Alright so I've just joined this forum looking for fact-based expertise and not cool dude opinions - I used to race a BMW E30, weekends only, had it set up for track but only did auto-cross. I sold it and now, years later, I'm itching to get back into it but looking at a Japanese car this time. There are 2 options I have right now (based on what's available within a few hours of me) - this will sound crazy but I want to spend as little as possible TOTAL but also do as little work as possible (find something with the work already done). I have 2 top contenders right now (excluding another BMW I've got my eye on). 

-1996 240sx - this car already has some performance upgrades including wheels/tires, suspension, but most importantly it's got the JDM RB25DET swapped into it. BUT IT DOESN'T CURRENTLY RUN. I've had very little luck communicating with the seller over email so I have no details on how long it's been sitting/not running or what he's done or knows about it. What is a fair condition 240sx with the RB25DET swap worth to you guys (as the experts since Nissan is new to me) - both running and not running (note - I am NOT interested in drifting, only a weekend autox and track car). Guy wants $5K for it as is, needs a hood, windshield, and mainly to get the motor running (miles on the JDM motor and chassis are both unknown)
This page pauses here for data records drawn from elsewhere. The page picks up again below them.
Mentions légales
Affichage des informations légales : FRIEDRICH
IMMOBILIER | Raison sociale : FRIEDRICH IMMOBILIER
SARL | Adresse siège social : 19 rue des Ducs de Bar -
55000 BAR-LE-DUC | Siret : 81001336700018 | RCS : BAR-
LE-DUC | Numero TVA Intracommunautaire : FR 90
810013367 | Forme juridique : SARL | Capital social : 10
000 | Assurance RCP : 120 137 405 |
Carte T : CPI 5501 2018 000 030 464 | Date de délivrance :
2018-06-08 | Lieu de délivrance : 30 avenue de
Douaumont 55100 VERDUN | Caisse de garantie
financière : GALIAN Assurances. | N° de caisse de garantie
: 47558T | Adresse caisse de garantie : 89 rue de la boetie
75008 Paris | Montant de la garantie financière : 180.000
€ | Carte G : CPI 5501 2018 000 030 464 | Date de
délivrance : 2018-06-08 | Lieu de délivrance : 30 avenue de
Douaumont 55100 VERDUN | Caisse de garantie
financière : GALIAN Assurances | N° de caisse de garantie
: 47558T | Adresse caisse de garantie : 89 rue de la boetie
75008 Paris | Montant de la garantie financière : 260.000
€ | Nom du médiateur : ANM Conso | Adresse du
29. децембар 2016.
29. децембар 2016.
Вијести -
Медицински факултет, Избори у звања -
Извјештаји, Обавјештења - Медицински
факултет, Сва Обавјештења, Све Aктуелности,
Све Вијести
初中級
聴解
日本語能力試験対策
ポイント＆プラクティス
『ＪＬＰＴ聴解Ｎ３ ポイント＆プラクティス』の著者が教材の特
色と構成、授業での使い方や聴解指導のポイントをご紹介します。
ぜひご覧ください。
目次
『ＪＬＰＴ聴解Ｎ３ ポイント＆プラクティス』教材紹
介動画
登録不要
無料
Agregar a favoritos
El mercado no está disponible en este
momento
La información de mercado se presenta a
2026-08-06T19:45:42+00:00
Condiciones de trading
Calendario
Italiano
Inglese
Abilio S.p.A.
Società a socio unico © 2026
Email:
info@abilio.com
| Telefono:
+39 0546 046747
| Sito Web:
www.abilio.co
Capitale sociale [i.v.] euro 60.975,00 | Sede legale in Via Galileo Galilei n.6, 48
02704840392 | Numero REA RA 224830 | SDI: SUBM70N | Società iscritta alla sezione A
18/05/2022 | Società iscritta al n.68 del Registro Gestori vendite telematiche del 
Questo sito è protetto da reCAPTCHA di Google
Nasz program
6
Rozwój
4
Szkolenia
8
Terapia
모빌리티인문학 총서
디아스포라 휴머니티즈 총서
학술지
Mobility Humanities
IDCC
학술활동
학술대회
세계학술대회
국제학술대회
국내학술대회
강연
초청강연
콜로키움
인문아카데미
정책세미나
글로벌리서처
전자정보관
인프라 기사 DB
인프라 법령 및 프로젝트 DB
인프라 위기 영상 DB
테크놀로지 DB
-2003 350z - Car is stock with only 147K on it (lower miles compared to some other models I've considered - remember, cost is a consideration so I'm stuck with higher miles); Generally this car looks good, has a little body damage but is stock (so no performance upgrades) - this guy wants $4000

Both sellers are listed as "OBO" so I am going into the situation assuming I can negotiate WAY down on the 240 since it doesn't run and that I have a little room on the 350z. 

What do you guys think about these two options based on what I've noted above?

NOW - assuming I can buy the 240 for less than $3000 (which will require me figuring out what is needed to get it to run before I spend a single cent or that I can buy the 350z for $3000-3500, which would you guys choose? I go back and forth on which is the better total package - the 240 has a great motor but I worry that maintenance and repairs will be difficult to source parts for quickly since it's a JDM swap BUT the 350z has no upgrades so it may be limited in performance when it comes to the track unless I shell out more money. Thoughts? Please help!

PS - I know this is the 240 space so I'm posting here and on the 350 boards to see what everyone thinks. 

TIA.


----------